I think some people viewed the exchanges as Bitcoin banks.
 
That's fair. What I don't understand is why you would leave either USD or BTC on an exchange for longer than it took to process a transfer.

Were people day-trading BTC to and from USD?

What happened to a lot of people is that they put cash into the exchange, bought Bitcoin with it, sold it for a tidy profit, and then found that they had no way to get the cash out of the exchange. A lot of sites like Paypal refused to do business with Mt. Gox because of fraud claims, while others made the users jump through a lot of loopholes like faxing paperwork to them to confirm their identity.
 
I don't mean to disparage PHP as a language/platform, but I've been seeing this kind of crap from ex PHP'ers for over a decade.

"Here's my uberapp... it's an 80k line static function."
 
I can't even read code and it looks sloppy. :/
I think it's good for the cryptocurrency community that that are gone.
 
Hmmm... MtGOX was just an outlier anyway. Good riddance.


/say those who maybe don't fully realize MtGOX was the biggest exchange for bitcoin

There are some people in huge denial about the status of cryptocurrencies right now.
 
Which 100% defeats the purpose of using object-oriented programming.

But that describes PHP/Java programmers in general.

I agree that describes PHP programmers, but not Java. Java programmers tend to just write overly verbose code and get happy when they write neatly formatted boilerplate code. I hate the Java "philosophy," if you will. It's like a modern day COBOL.
 
So in other words, it was a typical php application. 😛

I coded an entire forum system once in php, I did not know anything about OOP then, not a single class was used. It worked, but man that code was awful. I moved on to other projects and never finished it, but it had mostly all the featured you'd expect a forum to have. I used it for my college TR and actually got an A.
 
So in other words, it was a typical php application. 😛

I coded an entire forum system once in php, I did not know anything about OOP then, not a single class was used. It worked, but man that code was awful. I moved on to other projects and never finished it, but it had mostly all the featured you'd expect a forum to have. I used it for my college TR and actually got an A.

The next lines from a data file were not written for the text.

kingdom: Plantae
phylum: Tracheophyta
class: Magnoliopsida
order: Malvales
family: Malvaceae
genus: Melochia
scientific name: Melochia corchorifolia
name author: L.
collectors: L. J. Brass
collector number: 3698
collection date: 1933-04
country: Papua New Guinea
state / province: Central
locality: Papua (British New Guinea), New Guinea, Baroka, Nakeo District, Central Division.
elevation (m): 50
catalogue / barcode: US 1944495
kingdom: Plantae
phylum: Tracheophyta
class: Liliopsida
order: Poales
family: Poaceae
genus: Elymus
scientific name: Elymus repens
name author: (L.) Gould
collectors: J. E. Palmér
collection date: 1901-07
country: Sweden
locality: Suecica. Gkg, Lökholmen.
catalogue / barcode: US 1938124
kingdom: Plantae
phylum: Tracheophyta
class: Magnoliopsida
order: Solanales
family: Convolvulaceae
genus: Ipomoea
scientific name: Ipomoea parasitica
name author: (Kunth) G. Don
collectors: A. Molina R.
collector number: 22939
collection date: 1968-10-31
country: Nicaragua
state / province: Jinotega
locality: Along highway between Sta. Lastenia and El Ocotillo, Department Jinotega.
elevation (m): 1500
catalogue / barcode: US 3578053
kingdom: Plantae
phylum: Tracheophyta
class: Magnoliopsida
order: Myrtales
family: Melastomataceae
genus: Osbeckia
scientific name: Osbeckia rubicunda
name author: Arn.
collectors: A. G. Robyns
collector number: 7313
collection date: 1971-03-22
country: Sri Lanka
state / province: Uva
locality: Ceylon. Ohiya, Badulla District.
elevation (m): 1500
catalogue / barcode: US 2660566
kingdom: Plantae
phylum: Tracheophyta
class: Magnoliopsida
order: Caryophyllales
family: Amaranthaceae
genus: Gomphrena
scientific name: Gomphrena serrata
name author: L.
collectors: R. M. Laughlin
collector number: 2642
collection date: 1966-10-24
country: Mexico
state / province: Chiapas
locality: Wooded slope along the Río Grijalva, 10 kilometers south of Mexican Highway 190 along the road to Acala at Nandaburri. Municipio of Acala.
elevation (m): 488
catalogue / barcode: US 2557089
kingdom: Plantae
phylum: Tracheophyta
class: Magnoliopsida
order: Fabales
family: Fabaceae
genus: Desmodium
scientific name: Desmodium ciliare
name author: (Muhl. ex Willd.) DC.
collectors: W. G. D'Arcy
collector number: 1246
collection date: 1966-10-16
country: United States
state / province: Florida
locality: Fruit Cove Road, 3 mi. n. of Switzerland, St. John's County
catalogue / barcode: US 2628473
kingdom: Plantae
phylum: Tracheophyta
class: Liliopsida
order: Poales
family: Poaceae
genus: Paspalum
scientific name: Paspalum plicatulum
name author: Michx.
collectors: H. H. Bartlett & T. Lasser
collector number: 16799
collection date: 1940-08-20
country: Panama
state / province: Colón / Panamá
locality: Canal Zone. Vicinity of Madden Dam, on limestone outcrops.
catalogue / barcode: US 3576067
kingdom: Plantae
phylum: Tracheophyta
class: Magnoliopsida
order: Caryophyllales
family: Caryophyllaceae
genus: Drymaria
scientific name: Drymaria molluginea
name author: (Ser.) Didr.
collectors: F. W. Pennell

To be fair, these shenanigans are possible regardless of language, but for whatever reason, PHP seems to house/attract those who are most prone to doing it (such weekend warriors who think of themselves as 'hax0rz' but are actually totally clueless when it comes to proper app design).
 
Having tried to use PHP (including 5), I've come to the conclusions that much like with python, people that don't know what the fuck they're doing invariably end up doing it in php/python.

The whole resource management system (require/autoload) is a total disaster and doesn't actually support 100% of the language (autoloading interfaces doesn't really work). It wants to be grown up oo language, but it really is qbasic embedded in html.